*** SUPPLIED DATA ***
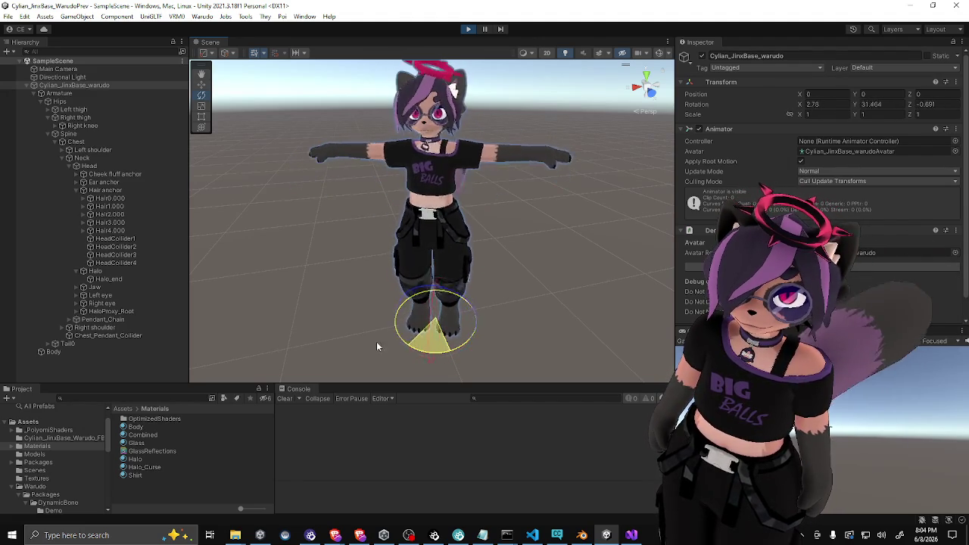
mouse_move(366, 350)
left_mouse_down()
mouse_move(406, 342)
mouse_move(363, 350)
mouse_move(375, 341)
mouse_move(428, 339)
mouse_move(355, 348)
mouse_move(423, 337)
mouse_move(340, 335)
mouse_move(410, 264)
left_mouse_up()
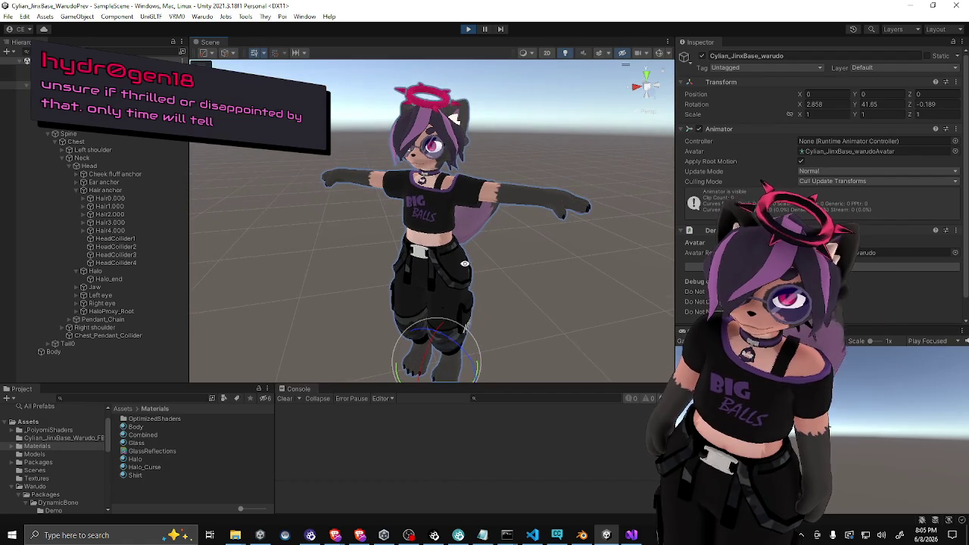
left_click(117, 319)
*** End of SUPPLIED DATA ***
Nothing but the lines from the one that holds "mouse_move(363, 350)" through the end of the data should appear, written out exactly, without pictures.

mouse_move(363, 350)
mouse_move(375, 341)
mouse_move(428, 339)
mouse_move(355, 348)
mouse_move(423, 337)
mouse_move(340, 335)
mouse_move(410, 264)
left_mouse_up()
left_click(117, 319)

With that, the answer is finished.